Trecho apresentado.

□ □ □ □ □

A doutora em Estudos da Cultura Contemporânea e professora da Universidade Federal do Mato Grosso  Andrea Basilio explica que esse fenômeno não é restrito a um único grupo religioso, mas se manifesta tanto entre católicos quanto entre evangélicos, sendo mais pronunciado entre os católicos conservadores.

Basilio menciona que a extrema direita tem utilizado de maneira intensa esse discurso político-religioso, e apropriou-se de símbolos e valores cristãos para criar um “discurso cívico-religioso” que busca mesclar pautas religiosas com pautas partidárias. 

A professora da UFMT alerta para os perigos desse fenômeno, principalmente no que diz respeito à radicalização. “Quando as pessoas começam a ver o adversário político não apenas como um adversário, mas como um inimigo, algo demoníaco, que precisa ser eliminado, isso configura um risco enorme para a sociedade”.

Outro ponto destacado por Basilio é a maneira como essa mistura entre religião e política torna muito difícil a contestação das ideias defendidas pelos membros da extrema direita religiosa. Como as pautas políticas passam a ser encaradas como parte de uma missão religiosa, questionar essas ideias se torna algo visto quase como um pecado, o que cria uma blindagem em torno dos membros desse espectro. 

Em resposta ao Bereia o doutor em Antropologia Social e professor da Universidade Federal do Rio de Janeiro Rodrigo Toniol também destaca a presença significativa do Catolicismo no campo do conservadorismo religioso no Brasil, uma presença que frequentemente é ofuscada pelas análises que se concentram mais na influência dos evangélicos, na linha do que disse Manuela Mayrink.

□ □ □ □ □

Retome o texto sobre a mistura entre religião e política na extrema direita brasileira, seguindo a partir da última frase apresentada. Os itens não têm nenhum papel aqui.

Entradas do conjunto de dados.

□ □ □ □ □

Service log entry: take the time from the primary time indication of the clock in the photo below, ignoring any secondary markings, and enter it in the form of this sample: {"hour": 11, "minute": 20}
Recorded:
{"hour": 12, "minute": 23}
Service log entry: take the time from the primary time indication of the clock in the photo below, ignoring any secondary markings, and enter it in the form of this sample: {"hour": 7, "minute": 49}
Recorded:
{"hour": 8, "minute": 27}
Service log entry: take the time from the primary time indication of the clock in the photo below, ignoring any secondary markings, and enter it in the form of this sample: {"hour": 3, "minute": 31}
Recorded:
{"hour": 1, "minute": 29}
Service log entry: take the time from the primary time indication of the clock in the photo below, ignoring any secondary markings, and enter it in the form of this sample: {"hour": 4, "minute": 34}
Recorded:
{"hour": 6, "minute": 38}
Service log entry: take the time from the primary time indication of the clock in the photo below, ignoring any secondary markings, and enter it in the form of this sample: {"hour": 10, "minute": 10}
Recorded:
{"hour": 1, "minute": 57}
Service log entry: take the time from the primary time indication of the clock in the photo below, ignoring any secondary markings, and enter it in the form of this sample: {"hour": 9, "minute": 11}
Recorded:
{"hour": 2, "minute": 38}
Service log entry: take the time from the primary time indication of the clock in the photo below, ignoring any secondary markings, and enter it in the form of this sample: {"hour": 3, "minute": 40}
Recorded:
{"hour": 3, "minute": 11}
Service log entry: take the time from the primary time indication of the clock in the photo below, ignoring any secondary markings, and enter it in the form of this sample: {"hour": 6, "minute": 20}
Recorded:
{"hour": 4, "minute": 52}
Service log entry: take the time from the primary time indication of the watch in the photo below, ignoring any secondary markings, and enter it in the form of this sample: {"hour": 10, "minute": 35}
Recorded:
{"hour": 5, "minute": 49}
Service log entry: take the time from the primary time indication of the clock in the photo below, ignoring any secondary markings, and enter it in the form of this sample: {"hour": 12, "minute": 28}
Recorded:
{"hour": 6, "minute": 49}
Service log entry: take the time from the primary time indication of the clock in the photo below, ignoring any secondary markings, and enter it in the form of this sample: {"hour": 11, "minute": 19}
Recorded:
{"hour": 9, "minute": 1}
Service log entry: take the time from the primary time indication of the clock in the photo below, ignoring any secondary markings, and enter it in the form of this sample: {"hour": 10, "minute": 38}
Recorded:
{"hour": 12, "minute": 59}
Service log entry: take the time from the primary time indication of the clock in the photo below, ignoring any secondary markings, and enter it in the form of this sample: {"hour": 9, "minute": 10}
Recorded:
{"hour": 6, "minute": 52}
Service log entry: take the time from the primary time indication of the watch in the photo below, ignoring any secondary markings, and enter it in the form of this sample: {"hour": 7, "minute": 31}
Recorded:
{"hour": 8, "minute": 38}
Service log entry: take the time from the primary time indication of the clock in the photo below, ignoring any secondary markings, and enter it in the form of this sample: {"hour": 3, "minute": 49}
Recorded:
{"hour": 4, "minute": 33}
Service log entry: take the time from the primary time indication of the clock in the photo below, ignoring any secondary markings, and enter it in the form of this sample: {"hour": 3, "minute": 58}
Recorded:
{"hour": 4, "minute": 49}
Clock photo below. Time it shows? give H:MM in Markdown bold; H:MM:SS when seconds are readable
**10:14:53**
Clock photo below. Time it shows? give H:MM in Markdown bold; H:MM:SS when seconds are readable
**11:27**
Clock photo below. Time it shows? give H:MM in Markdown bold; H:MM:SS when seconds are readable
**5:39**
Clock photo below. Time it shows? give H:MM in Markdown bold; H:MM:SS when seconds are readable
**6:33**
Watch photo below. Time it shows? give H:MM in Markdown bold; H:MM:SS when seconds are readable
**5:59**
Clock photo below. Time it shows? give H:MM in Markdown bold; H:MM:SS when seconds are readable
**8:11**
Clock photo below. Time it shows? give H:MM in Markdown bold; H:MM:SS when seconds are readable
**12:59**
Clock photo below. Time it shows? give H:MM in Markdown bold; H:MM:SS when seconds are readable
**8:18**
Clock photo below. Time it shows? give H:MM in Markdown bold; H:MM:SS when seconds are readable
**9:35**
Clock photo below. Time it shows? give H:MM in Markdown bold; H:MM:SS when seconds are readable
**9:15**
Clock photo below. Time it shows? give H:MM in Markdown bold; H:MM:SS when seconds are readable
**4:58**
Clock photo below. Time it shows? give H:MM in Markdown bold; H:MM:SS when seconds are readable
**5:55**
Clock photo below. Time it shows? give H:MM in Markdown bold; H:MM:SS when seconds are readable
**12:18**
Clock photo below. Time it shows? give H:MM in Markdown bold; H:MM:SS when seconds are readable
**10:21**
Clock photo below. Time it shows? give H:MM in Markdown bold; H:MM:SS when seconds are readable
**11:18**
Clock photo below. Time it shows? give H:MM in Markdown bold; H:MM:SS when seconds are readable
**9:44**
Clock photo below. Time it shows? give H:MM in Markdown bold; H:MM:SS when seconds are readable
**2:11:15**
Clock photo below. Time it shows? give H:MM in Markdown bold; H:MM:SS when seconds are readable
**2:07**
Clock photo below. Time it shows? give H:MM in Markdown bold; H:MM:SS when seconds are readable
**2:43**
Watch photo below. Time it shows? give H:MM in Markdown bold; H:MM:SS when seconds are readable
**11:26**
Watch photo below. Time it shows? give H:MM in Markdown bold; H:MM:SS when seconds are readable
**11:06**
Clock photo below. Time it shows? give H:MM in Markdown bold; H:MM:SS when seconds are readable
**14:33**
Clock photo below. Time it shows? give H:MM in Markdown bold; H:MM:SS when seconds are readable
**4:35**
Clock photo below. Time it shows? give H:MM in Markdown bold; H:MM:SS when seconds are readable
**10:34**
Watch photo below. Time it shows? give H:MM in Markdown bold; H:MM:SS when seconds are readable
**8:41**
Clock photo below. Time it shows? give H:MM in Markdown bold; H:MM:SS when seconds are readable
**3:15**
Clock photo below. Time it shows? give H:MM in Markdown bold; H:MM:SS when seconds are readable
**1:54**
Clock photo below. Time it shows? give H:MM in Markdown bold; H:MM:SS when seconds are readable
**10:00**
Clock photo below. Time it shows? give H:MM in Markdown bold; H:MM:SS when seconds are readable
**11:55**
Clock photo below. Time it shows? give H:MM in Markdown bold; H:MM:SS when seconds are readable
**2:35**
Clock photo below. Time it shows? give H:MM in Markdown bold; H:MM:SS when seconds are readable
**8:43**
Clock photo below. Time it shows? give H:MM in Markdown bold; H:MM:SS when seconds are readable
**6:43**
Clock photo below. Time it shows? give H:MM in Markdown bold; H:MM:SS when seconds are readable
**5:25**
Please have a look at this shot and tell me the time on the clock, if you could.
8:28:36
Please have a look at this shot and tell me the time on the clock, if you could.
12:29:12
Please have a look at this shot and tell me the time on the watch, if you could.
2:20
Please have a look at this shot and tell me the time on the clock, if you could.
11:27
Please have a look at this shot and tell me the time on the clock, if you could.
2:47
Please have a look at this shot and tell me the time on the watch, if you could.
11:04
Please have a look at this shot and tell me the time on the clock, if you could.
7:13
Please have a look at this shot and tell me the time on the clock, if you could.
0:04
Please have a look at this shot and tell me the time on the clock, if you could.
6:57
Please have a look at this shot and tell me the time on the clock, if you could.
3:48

□ □ □ □ □

Resultado do exercício.
Para Toniol, é crucial reconhecer que os católicos têm atuado de maneira muito ativa nesse debate, pois utilizam suas próprias redes e estratégias, muitas das quais se assemelham às dos evangélicos, principalmente naos espaços digitais. Entre essas estratégias, ele aponta a disseminação de informações falsas e a construção de uma narrativa antidemocrática.

Toniol ressalta que algumas dessas ações se manifestaram em estruturas de comunicação voltadas para a propagação de desinformação, que geraram um clima de apoio a atitudes anti-democráticas no país. “É importante lembrar que, no contexto dos recentes inquéritos sobre o golpe, um dos indiciados foi o padre José Eduardo Oliveira Silva, um padre de Osasco, que teria participado de reuniões no Palácio do Planalto e ajudado a formatar a minuta do golpe”, comenta Toniol. O caso, segundo ele, é emblemático da atuação de figuras católicas no cenário político atual, e serve como um lembrete de como certos membros da Igreja Católica podem estar envolvidos em ações profundamente antidemocráticas.

O professor também faz questão de enfatizar que, embora não se deva fazer uma associação direta entre Catolicismo e conservadorismo evangélico, é inegável que há redes católicas ativas na disseminação de informações falsas e na promoção de uma agenda política alinhada a práticas antidemocráticas. Mesmo após o fim do governo Bolsonaro, essas redes continuam a operar e, como exemplificado pelo indiciamento do padre José Eduardo, essas atividades continuam a ganhar materialidade nas investigações em curso.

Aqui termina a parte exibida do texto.